L’arte non è un campo innocente.

Ti capita di lavorare in momenti in cui non percepisci di star lavorando? È un confine chiaro? Quanto ti sono familiari le dinamiche di autosfruttamento? Com’è possibile rendicontare l’immaginario, il desiderio, il tempo della vita, delle relazioni, della cura?
Vorrei che i soldi delle residenze e delle produzioni, dei bandi e dei circuiti venissero investiti per permetterci di fare ricerca e formazione sotto compenso, perché questo tempo non lo conosciamo e se non lo attraversiamo saremo sempre più lontan_ dal resto del mondo.
I ritmi della produzione artistica possono voler essere lunghi, che il mercato rispetti questi tempi senza imporre i suoi.

No al fare comunque
No alla novità
NO. Non abbiamo bisogno di riaprire le attività, se non esistono le condizioni per farlo, in sicurezza e per tutt_

Che poi… produrre: ancora?
Cosa?
Perché?
E a che costo?
Chi può farlo?
E soprattutto: per chi?

L’arte non è un campo innocente.

Il “mondo dell’arte” non è un mondo a parte, stando “a parte” non otterremo nulla.
Tu che fai per vivere?
L’economia di chi fa arte è un’economia composita.
Invece di nasconderlo, potrebbe essere l’inizio per costruire alleanze tra ecosistemi.
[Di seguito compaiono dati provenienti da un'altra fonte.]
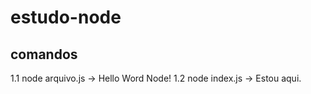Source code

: # estudo-node

## comandos

1.1 node arquivo.js
    -> Hello Word Node!
1.2 node index.js -> Estou aqui.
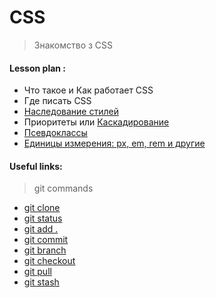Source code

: # CSS
> Знакомство з CSS
 

#### Lesson plan :
+ Что такое и Как работает CSS
+ Где писать CSS
+ [Наследование стилей](https://metanit.com/web/html5/5.9.php)
+ Приоритеты или [Каскадирование](http://htmlbook.ru/samcss/kaskadirovanie)
+ [Псевдоклассы](https://metanit.com/web/html5/5.5.php)
+ [Единицы измерения: px, em, rem и другие](https://learn.javascript.ru/css-units)



#### Useful links:

> git commands
+ [git clone](https://git-scm.com/docs/git-clone)
+ [git status](https://git-scm.com/docs/git-status)
+ [git add .](https://git-scm.com/docs/git-add)
+ [git commit](https://git-scm.com/docs/git-commit)
+ [git branch](https://git-scm.com/docs/git-branch)
+ [git checkout](https://git-scm.com/docs/git-checkout)
+ [git pull](https://git-scm.com/docs/git-pull)
+ [git stash](https://git-scm.com/docs/git-stash)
La pandemia ha scatenato la più visibile crisi della cura mai verificata e – d’improvviso – tutti i lavori di riproduzione sono diventati indispensabili: chi si prende cura dei corpi dell_ altr_, chi consegna il cibo, chi insegna a scuola, chi si occupa di bambin_, chi scrive, chi svolge il lavoro domestico, il lavoro invisibile, il lavoro sociale, il lavoro sessuale, il lavoro relazionale.
È tempo di un’ecologia politica transfemminista dell’arte. È questo il tempo di intrecciare le lotte, uscire dall’invisibilità, prendere parola.
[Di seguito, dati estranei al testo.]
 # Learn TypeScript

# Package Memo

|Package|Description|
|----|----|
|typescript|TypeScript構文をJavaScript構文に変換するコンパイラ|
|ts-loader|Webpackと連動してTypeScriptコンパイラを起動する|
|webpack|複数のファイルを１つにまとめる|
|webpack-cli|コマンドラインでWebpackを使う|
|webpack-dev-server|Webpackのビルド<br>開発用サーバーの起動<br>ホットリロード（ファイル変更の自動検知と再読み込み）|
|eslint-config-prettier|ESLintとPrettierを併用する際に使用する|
No al parlare di “lavoro dell’Arte” e non di lavoro
NO. Il lavoro immateriale non è un privilegio
NO. Non stiamo tutt_ sulla stessa barca

Servono misure di reddito, serve aprire, rafforzare, spostare e allargare per tutt_ e per ciascun_ i confini di un welfare troppo stretto.
Vogliamo arte e cultura pubbliche. Vogliamo il diritto al reddito e servizi pubblici universali e gratuiti per tutto il lavoro non pagato che stiamo già svolgendo, che abbiamo sempre fatto: non siamo in debito, non lo siamo mai stat_.
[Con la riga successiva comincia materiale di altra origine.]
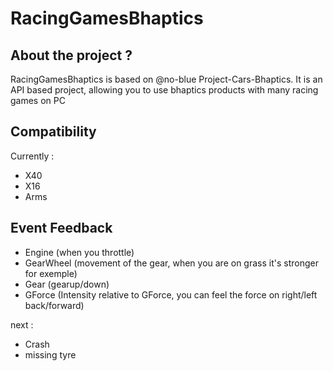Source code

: # RacingGamesBhaptics

## About the project ?

RacingGamesBhaptics is based on @no-blue Project-Cars-Bhaptics.
It is an API based project, allowing you to use bhaptics products with many racing games on PC

## Compatibility

Currently :
- X40
- X16
- Arms

## Event Feedback

- Engine (when you throttle)
- GearWheel (movement of the gear, when you are on grass it's stronger for exemple)
- Gear (gearup/down)
- GForce (Intensity relative to GForce, you can feel the force on right/left back/forward)

next :
- Crash
- missing tyre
Il Campo Innocente è una zona di immaginazione mutevole che raccoglie un raggruppamento di persone – artist*, ricercat*, lavorator* dell’arte dal vivo – che agisce attivando una forma collettiva di dialogo, ponendo l’attenzione sulle questioni della violenza, dell’abilismo, del sessismo, del colonialismo e della precarietà che ancora sopravvivono nel mondo dell’arte. Non si tratta di ispirazione quindi, ma della necessità impellente di affrontare temi che fino a oggi in Italia sono stati a malapena approcciati, se non addirittura estromessi dal dibattito artistico/politico. È l’esigenza di prendersi cura del proprio habitat fisico, culturale, relazionale, affettivo, e di trasformarlo. Nell’aprile 2021 costituisce la Rete Lavorat° Spettacolo e Cultura insieme ai raggrupamenti Autorganizzat_ Spettacolo Roma, C.l.a.p. Camere del lavoro autonomo e precario, Mujeres nel Teatro, Presìdi Culturali Permanenti, Professionist_ Spettacolo e Cultura, Emergenza Continua, R.i.s.p. Rete Intersindacale Professionist_ Spettacolo e Cultura, Vito Scalisi Presidente Arci Roma, occupando per 5 giorni il Globe Theatre di Roma, per affermare la necessità di ripensare un settore in crisi da sempre, rivendicare maggiori diritti per tuttI i lavori precari.